* Data extracts
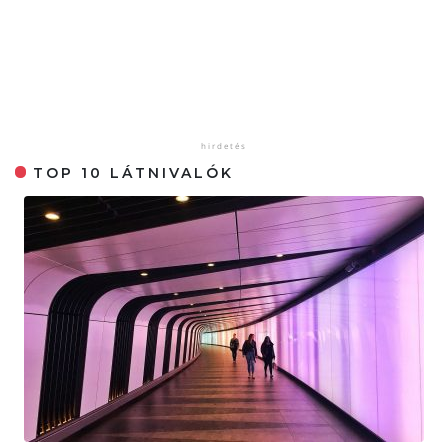
TOP 10 LÁTNIVALÓK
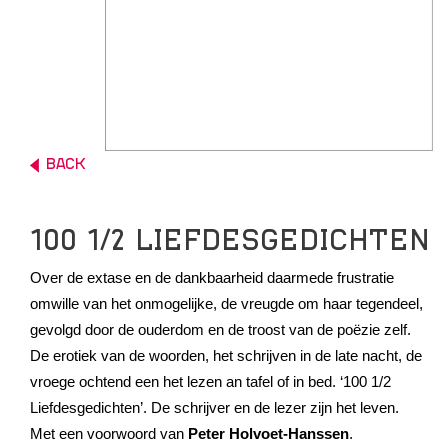
BACK
100 1/2 LIEFDESGEDICHTEN
Over de extase en de dankbaarheid daarmede frustratie
omwille van het onmogelijke, de vreugde om haar tegendeel,
gevolgd door de ouderdom en de troost van de poëzie zelf.
De erotiek van de woorden, het schrijven in de late nacht, de
vroege ochtend een het lezen an tafel of in bed. ‘100 1/2
Liefdesgedichten’. De schrijver en de lezer zijn het leven.
Met een voorwoord van
Peter Holvoet-Hanssen
.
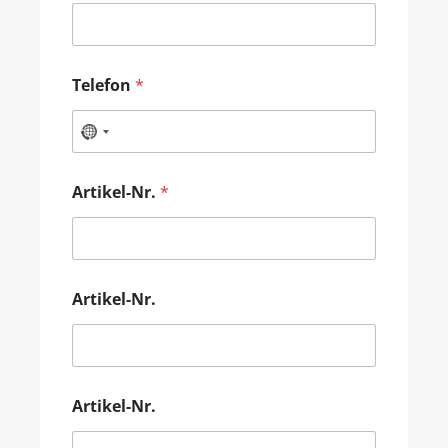
Telefon
*
Artikel-Nr.
*
Artikel-Nr.
Artikel-Nr.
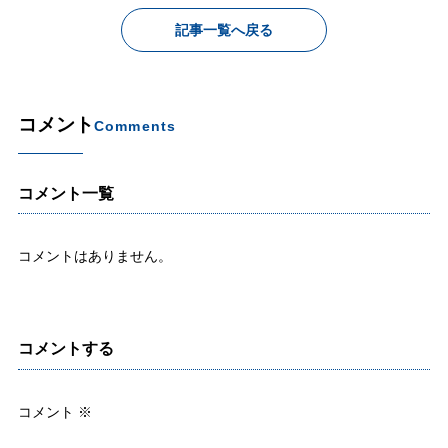
記事一覧へ戻る
コメント
Comments
コメント一覧
コメントはありません。
コメントする
コメント
※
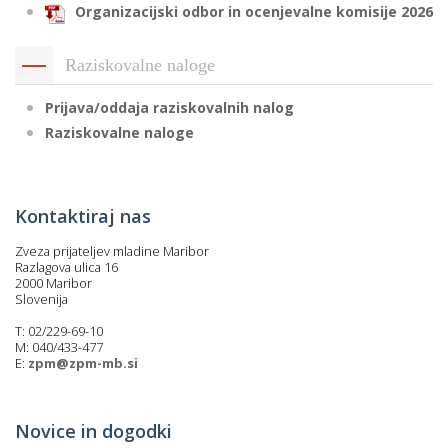
Organizacijski odbor in ocenjevalne komisije 2026
Raziskovalne naloge
Prijava/oddaja raziskovalnih nalog
Raziskovalne naloge
Kontaktiraj nas
Zveza prijateljev mladine Maribor
Razlagova ulica 16
2000 Maribor
Slovenija
T: 02/229-69-10
M: 040/433-477
E:
zpm@zpm-mb.si
Novice in dogodki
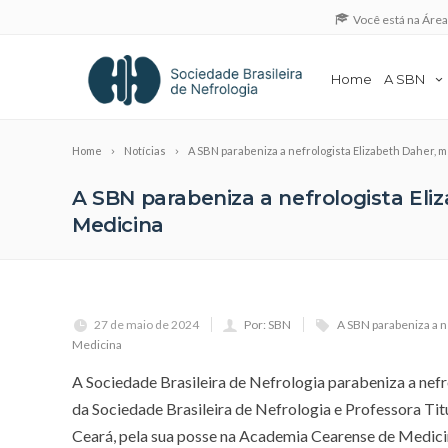
Você está na Áre
Home
A SBN
Home
Notícias
A SBN parabeniza a nefrologista Elizabeth Daher
A SBN parabeniza a nefrologista El
Medicina
27 de maio de 2024
Por: SBN
A SBN parabeniza a n
Medicina
A Sociedade Brasileira de Nefrologia parabeniza a ne
da Sociedade Brasileira de Nefrologia e Professora Ti
Ceará, pela sua posse na Academia Cearense de Medici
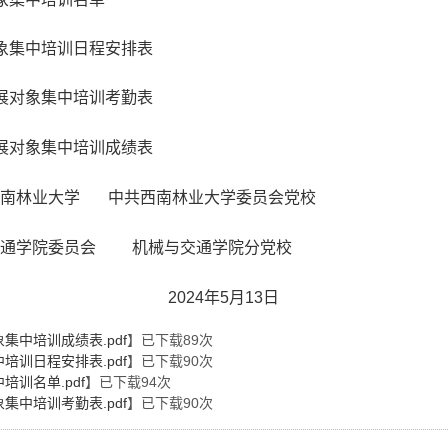
对象集中培训日程安排表
发展对象集中培训考勤表
发展对象集中培训成绩表
西南林业大学委员会党校
机械与交通学院分党校
5月13日
集中培训成绩表.pdf
】已下载
89
次
培训日程安排表.pdf
】已下载
90
次
培训名单.pdf
】已下载
94
次
集中培训考勤表.pdf
】已下载
90
次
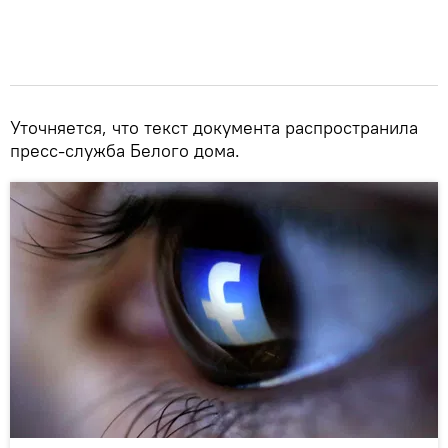
Уточняется, что текст документа распространила
пресс-служба Белого дома.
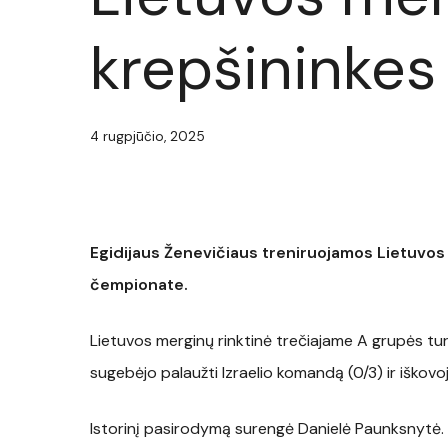
krepšininkes
4 rugpjūčio, 2025
Egidijaus Ženevičiaus treniruojamos Lietuvos
čempionate.
Lietuvos merginų rinktinė trečiajame A grupės tur
sugebėjo palaužti Izraelio komandą (0/3) ir iškovo
Istorinį pasirodymą surengė Danielė Paunksnytė.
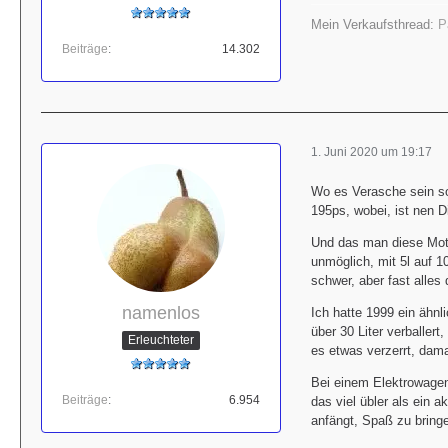
Mein Verkaufsthread:
P
Beiträge
14.302
1. Juni 2020 um 19:17
Wo es Verasche sein sol
195ps, wobei, ist nen D
Und das man diese Moto
unmöglich, mit 5l auf 
schwer, aber fast alles 
namenlos
Ich hatte 1999 ein ähnl
über 30 Liter verballer
Erleuchteter
es etwas verzerrt, dam
Bei einem Elektrowagen
Beiträge
6.954
das viel übler als ein 
anfängt, Spaß zu bring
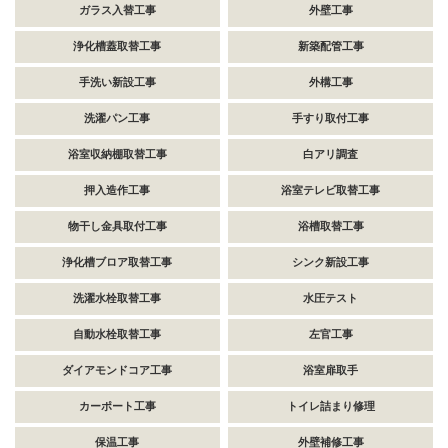
ガラス入替工事
外壁工事
浄化槽蓋取替工事
新築配管工事
手洗い新設工事
外構工事
洗濯パン工事
手すり取付工事
浴室収納棚取替工事
白アリ調査
押入造作工事
浴室テレビ取替工事
物干し金具取付工事
浴槽取替工事
浄化槽ブロア取替工事
シンク新設工事
洗濯水栓取替工事
水圧テスト
自動水栓取替工事
左官工事
ダイアモンドコア工事
浴室扉取手
カーポート工事
トイレ詰まり修理
保温工事
外壁補修工事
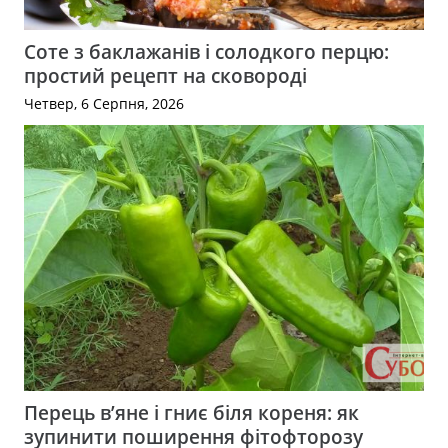
Соте з баклажанів і солодкого перцю:
простий рецепт на сковороді
Четвер, 6 Серпня, 2026
Перець в’яне і гниє біля кореня: як
зупинити поширення фітофторозу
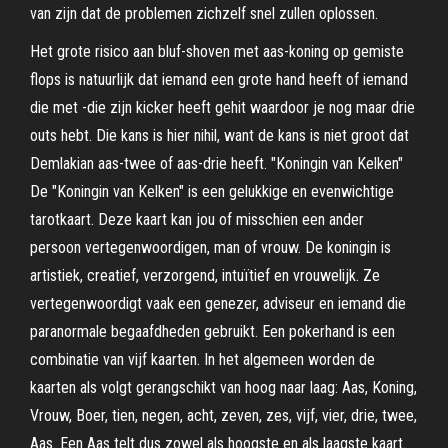
van zijn dat de problemen zichzelf snel zullen oplossen.
Het grote risico aan bluf-shoven met aas-koning op gemiste
flops is natuurlijk dat iemand een grote hand heeft of iemand
die met -die zijn kicker heeft gehit waardoor je nog maar drie
outs hebt. Die kans is hier nihil, want de kans is niet groot dat
Demlakian aas-twee of aas-drie heeft. "Koningin van Kelken"
De "Koningin van Kelken" is een gelukkige en evenwichtige
tarotkaart. Deze kaart kan jou of misschien een ander
persoon vertegenwoordigen, man of vrouw. De koningin is
artistiek, creatief, verzorgend, intuïtief en vrouwelijk. Ze
vertegenwoordigt vaak een genezer, adviseur en iemand die
paranormale begaafdheden gebruikt. Een pokerhand is een
combinatie van vijf kaarten. In het algemeen worden de
kaarten als volgt gerangschikt van hoog naar laag: Aas, Koning,
Vrouw, Boer, tien, negen, acht, zeven, zes, vijf, vier, drie, twee,
Aas. Een Aas telt dus zowel als hoogste en als laagste kaart.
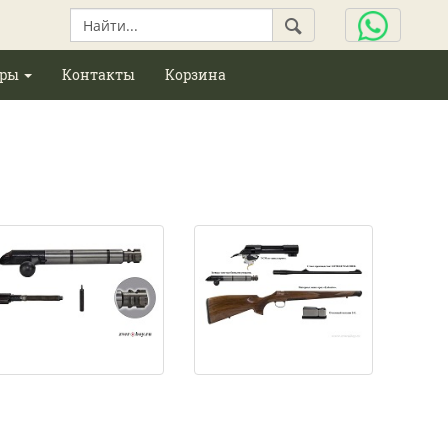
ары
Контакты
Корзина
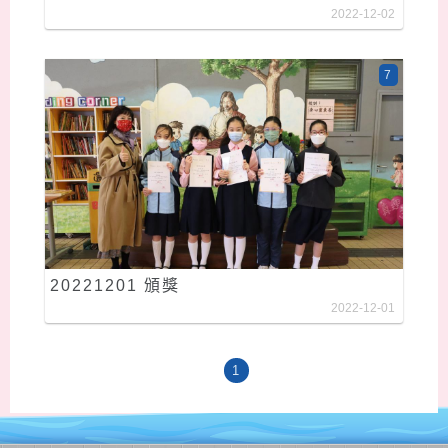
2022-12-02
7
20221201 頒獎
2022-12-01
1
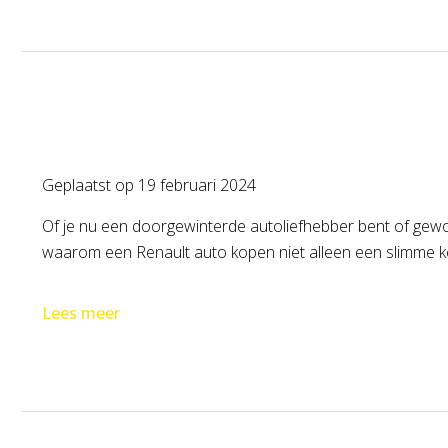
Geplaatst op
19 februari 2024
Of je nu een doorgewinterde autoliefhebber bent of gewoo
waarom een Renault auto kopen niet alleen een slimme keu
Lees meer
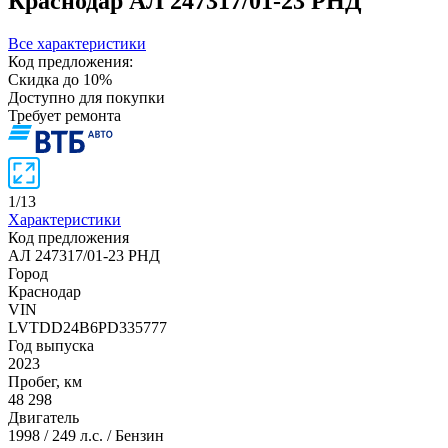
Краснодар
АЛ 247317/01-23 РНД
Все характеристики
Код предложения:
Скидка до 10%
Доступно для покупки
Требует ремонта
1
/
13
Характеристики
Код предложения
АЛ 247317/01-23 РНД
Город
Краснодар
VIN
LVTDD24B6PD335777
Год выпуска
2023
Пробег, км
48 298
Двигатель
1998 / 249 л.с. / Бензин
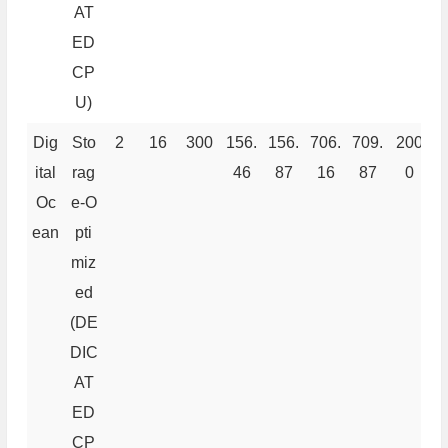
AT
ED
CP
U)
Dig
Sto
2
16
300
156.
156.
706.
709.
200
8
ital
rag
46
87
16
87
0
Oc
e-O
ean
pti
miz
ed
(DE
DIC
AT
ED
CP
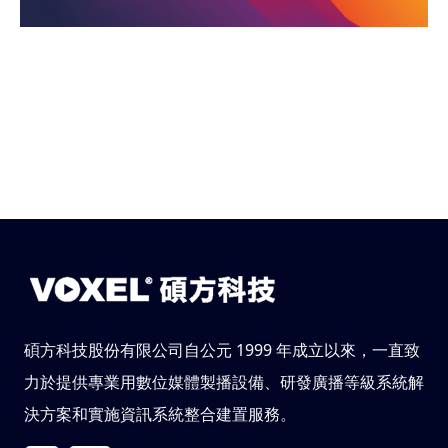
碩方科技股份有限公司自公元 1999 年成立以來，一直致
力於提供專業用數位媒體製播設備、研發廣播等級系統解
決方案和實施資訊系統整合建置服務。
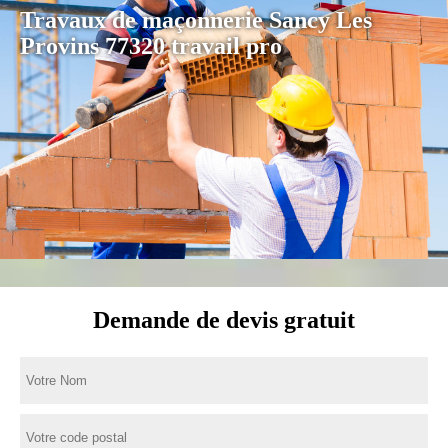
Travaux de maçonnerie Sancy Les
Provins 77320 travail pro
Demande de devis gratuit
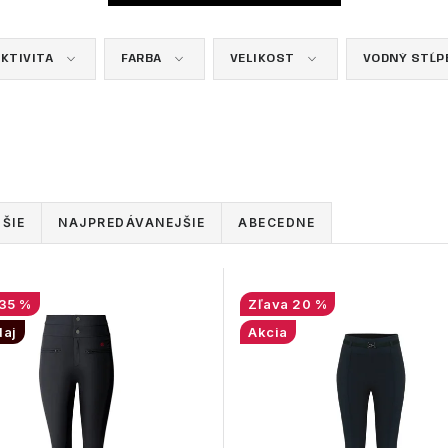
KTIVITA
FARBA
VELIKOST
VODNÝ STĹP
ŠIE
NAJPREDÁVANEJŠIE
ABECEDNE
35 %
20 %
daj
Akcia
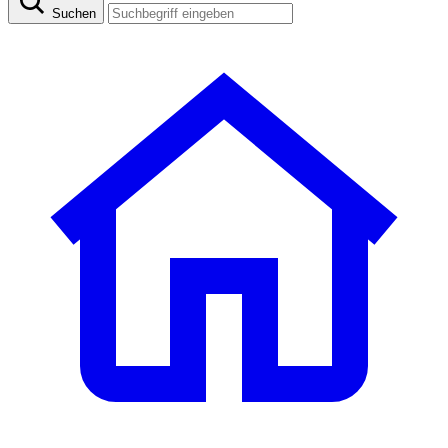
Suchen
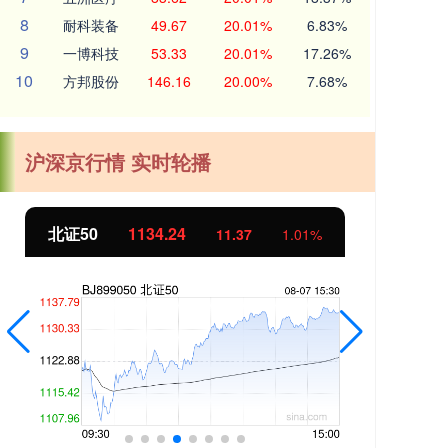
8
耐科装备
49.67
20.01%
6.83%
9
一博科技
53.33
20.01%
17.26%
10
方邦股份
146.16
20.00%
7.68%
沪深京行情 实时轮播
北证50
1134.24
创
11.37
1.01%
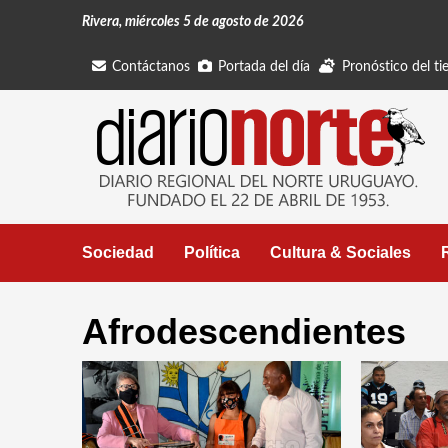
Saltar
Rivera, miércoles 5 de agosto de 2026
al
contenido
Contáctanos
Portada del día
Pronóstico del t
Sociedad
Política
Cultura & Sociales
Afrodescendientes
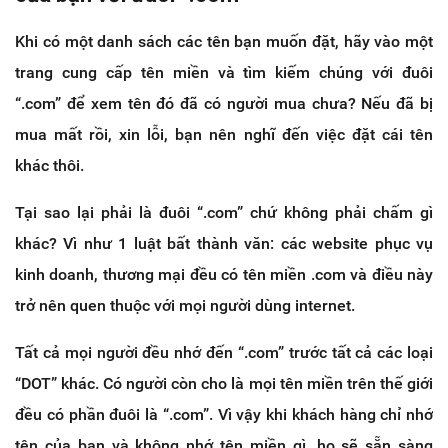
Khi có một danh sách các tên bạn muốn đặt, hãy vào một
trang cung cấp tên miền và tìm kiếm chúng với đuôi
“.com” để xem tên đó đã có người mua chưa? Nếu đã bị
mua mất rồi, xin lỗi, bạn nên nghĩ đến việc đặt cái tên
khác thôi.
Tại sao lại phải là đuôi “.com” chứ không phải chấm gì
khác? Vì như 1 luật bất thành văn: các website phục vụ
kinh doanh, thương mại đều có tên miền .com và điều này
trở nên quen thuộc với mọi người dùng internet.
Tất cả mọi người đều nhớ đến “.com” trước tất cả các loại
“DOT” khác. Có người còn cho là mọi tên miền trên thế giới
đều có phần đuôi là “.com”. Vì vậy khi khách hàng chỉ nhớ
tên của bạn và không nhớ tên miền gì, họ sẽ sẵn sàng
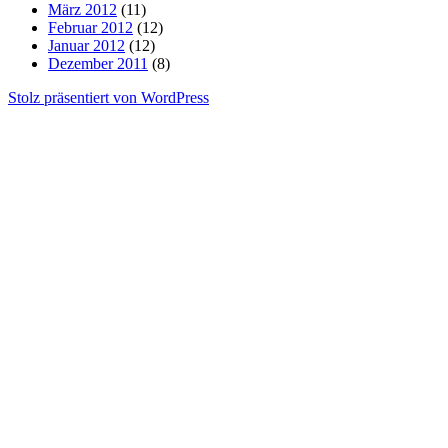
März 2012
(11)
Februar 2012
(12)
Januar 2012
(12)
Dezember 2011
(8)
Stolz präsentiert von WordPress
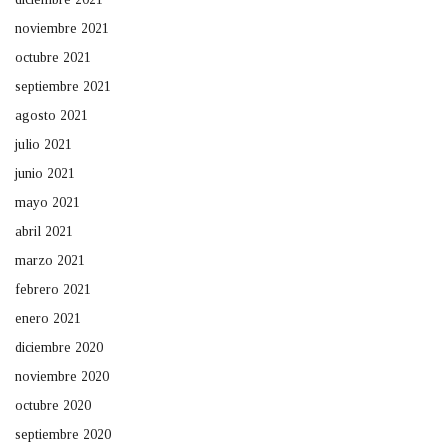
noviembre 2021
octubre 2021
septiembre 2021
agosto 2021
julio 2021
junio 2021
mayo 2021
abril 2021
marzo 2021
febrero 2021
enero 2021
diciembre 2020
noviembre 2020
octubre 2020
septiembre 2020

* Directive
Go through the lines above and write each one out verbatim, skipping the pictures.

* Result of this exercise
TOP 10 LÁTNIVALÓK
BACK
100 1/2 LIEFDESGEDICHTEN
Over de extase en de dankbaarheid daarmede frustratie
omwille van het onmogelijke, de vreugde om haar tegendeel,
gevolgd door de ouderdom en de troost van de poëzie zelf.
De erotiek van de woorden, het schrijven in de late nacht, de
vroege ochtend een het lezen an tafel of in bed. ‘100 1/2
Liefdesgedichten’. De schrijver en de lezer zijn het leven.
Met een voorwoord van
Peter Holvoet-Hanssen
.
Telefon
*
Artikel-Nr.
*
Artikel-Nr.
Artikel-Nr.
記事一覧へ戻る
コメント
Comments
コメント一覧
コメントはありません。
コメントする
コメント
※
Organizacijski odbor in ocenjevalne komisije 2026
Raziskovalne naloge
Prijava/oddaja raziskovalnih nalog
Raziskovalne naloge
Kontaktiraj nas
Zveza prijateljev mladine Maribor
Razlagova ulica 16
2000 Maribor
Slovenija
T: 02/229-69-10
M: 040/433-477
E:
zpm@zpm-mb.si
Novice in dogodki
Você está na Áre
Home
A SBN
Home
Notícias
A SBN parabeniza a nefrologista Elizabeth Daher
A SBN parabeniza a nefrologista El
Medicina
27 de maio de 2024
Por: SBN
A SBN parabeniza a n
Medicina
A Sociedade Brasileira de Nefrologia parabeniza a ne
da Sociedade Brasileira de Nefrologia e Professora Ti
Ceará, pela sua posse na Academia Cearense de Medici
对象集中培训日程安排表
发展对象集中培训考勤表
发展对象集中培训成绩表
西南林业大学委员会党校
机械与交通学院分党校
5月13日
集中培训成绩表.pdf
】已下载
89
次
培训日程安排表.pdf
】已下载
90
次
培训名单.pdf
】已下载
94
次
集中培训考勤表.pdf
】已下载
90
次
Уточняется, что текст документа распространила
пресс-служба Белого дома.
krepšininkes
4 rugpjūčio, 2025
Egidijaus Ženevičiaus treniruojamos Lietuvos
čempionate.
Lietuvos merginų rinktinė trečiajame A grupės tur
sugebėjo palaužti Izraelio komandą (0/3) ir iškovo
Istorinį pasirodymą surengė Danielė Paunksnytė.
Mein Verkaufsthread:
P
Beiträge
14.302
1. Juni 2020 um 19:17
Wo es Verasche sein sol
195ps, wobei, ist nen D
Und das man diese Moto
unmöglich, mit 5l auf 
schwer, aber fast alles 
namenlos
Ich hatte 1999 ein ähnl
über 30 Liter verballer
Erleuchteter
es etwas verzerrt, dam
Bei einem Elektrowagen
Beiträge
6.954
das viel übler als ein 
anfängt, Spaß zu bring
ガラス入替工事
外壁工事
浄化槽蓋取替工事
新築配管工事
手洗い新設工事
外構工事
洗濯パン工事
手すり取付工事
浴室収納棚取替工事
白アリ調査
押入造作工事
浴室テレビ取替工事
物干し金具取付工事
浴槽取替工事
浄化槽ブロア取替工事
シンク新設工事
洗濯水栓取替工事
水圧テスト
自動水栓取替工事
左官工事
ダイアモンドコア工事
浴室扉取手
カーポート工事
トイレ詰まり修理
保温工事
外壁補修工事
Соте з баклажанів і солодкого перцю:
простий рецепт на сковороді
Четвер, 6 Серпня, 2026
Перець в’яне і гниє біля кореня: як
зупинити поширення фітофторозу
van zijn dat de problemen zichzelf snel zullen oplossen.
Het grote risico aan bluf-shoven met aas-koning op gemiste
flops is natuurlijk dat iemand een grote hand heeft of iemand
die met -die zijn kicker heeft gehit waardoor je nog maar drie
outs hebt. Die kans is hier nihil, want de kans is niet groot dat
Demlakian aas-twee of aas-drie heeft. "Koningin van Kelken"
De "Koningin van Kelken" is een gelukkige en evenwichtige
tarotkaart. Deze kaart kan jou of misschien een ander
persoon vertegenwoordigen, man of vrouw. De koningin is
artistiek, creatief, verzorgend, intuïtief en vrouwelijk. Ze
vertegenwoordigt vaak een genezer, adviseur en iemand die
paranormale begaafdheden gebruikt. Een pokerhand is een
combinatie van vijf kaarten. In het algemeen worden de
kaarten als volgt gerangschikt van hoog naar laag: Aas, Koning,
Vrouw, Boer, tien, negen, acht, zeven, zes, vijf, vier, drie, twee,
Aas. Een Aas telt dus zowel als hoogste en als laagste kaart.
ары
Контакты
Корзина
2022-12-02
7
20221201 頒獎
2022-12-01
1
Geplaatst op
19 februari 2024
Of je nu een doorgewinterde autoliefhebber bent of gewoo
waarom een Renault auto kopen niet alleen een slimme keu
Lees meer
Краснодар
АЛ 247317/01-23 РНД
Все характеристики
Код предложения:
Скидка до 10%
Доступно для покупки
Требует ремонта
1
/
13
Характеристики
Код предложения
АЛ 247317/01-23 РНД
Город
Краснодар
VIN
LVTDD24B6PD335777
Год выпуска
2023
Пробег, км
48 298
Двигатель
1998 / 249 л.с. / Бензин
AT
ED
CP
U)
Dig
Sto
2
16
300
156.
156.
706.
709.
200
8
ital
rag
46
87
16
87
0
Oc
e-O
ean
pti
miz
ed
(DE
DIC
AT
ED
CP
碩方科技股份有限公司自公元 1999 年成立以來，一直致
力於提供專業用數位媒體製播設備、研發廣播等級系統解
決方案和實施資訊系統整合建置服務。
Travaux de maçonnerie Sancy Les
Provins 77320 travail pro
Demande de devis gratuit
KTIVITA
FARBA
VELIKOST
VODNÝ STĹP
ŠIE
NAJPREDÁVANEJŠIE
ABECEDNE
35 %
20 %
daj
Akcia
Suchen
8
耐科装备
49.67
20.01%
6.83%
9
一博科技
53.33
20.01%
17.26%
10
方邦股份
146.16
20.00%
7.68%
沪深京行情 实时轮播
北证50
1134.24
创
11.37
1.01%
Saltar
Rivera, miércoles 5 de agosto de 2026
al
contenido
Contáctanos
Portada del día
Pronóstico del t
Sociedad
Política
Cultura & Sociales
Afrodescendientes
Khi có một danh sách các tên bạn muốn đặt, hãy vào một
trang cung cấp tên miền và tìm kiếm chúng với đuôi
“.com” để xem tên đó đã có người mua chưa? Nếu đã bị
mua mất rồi, xin lỗi, bạn nên nghĩ đến việc đặt cái tên
khác thôi.
Tại sao lại phải là đuôi “.com” chứ không phải chấm gì
khác? Vì như 1 luật bất thành văn: các website phục vụ
kinh doanh, thương mại đều có tên miền .com và điều này
trở nên quen thuộc với mọi người dùng internet.
Tất cả mọi người đều nhớ đến “.com” trước tất cả các loại
“DOT” khác. Có người còn cho là mọi tên miền trên thế giới
đều có phần đuôi là “.com”. Vì vậy khi khách hàng chỉ nhớ
tên của bạn và không nhớ tên miền gì, họ sẽ sẵn sàng
März 2012
(11)
Februar 2012
(12)
Januar 2012
(12)
Dezember 2011
(8)
Stolz präsentiert von WordPress
noviembre 2021
octubre 2021
septiembre 2021
agosto 2021
julio 2021
junio 2021
mayo 2021
abril 2021
marzo 2021
febrero 2021
enero 2021
diciembre 2020
noviembre 2020
octubre 2020
septiembre 2020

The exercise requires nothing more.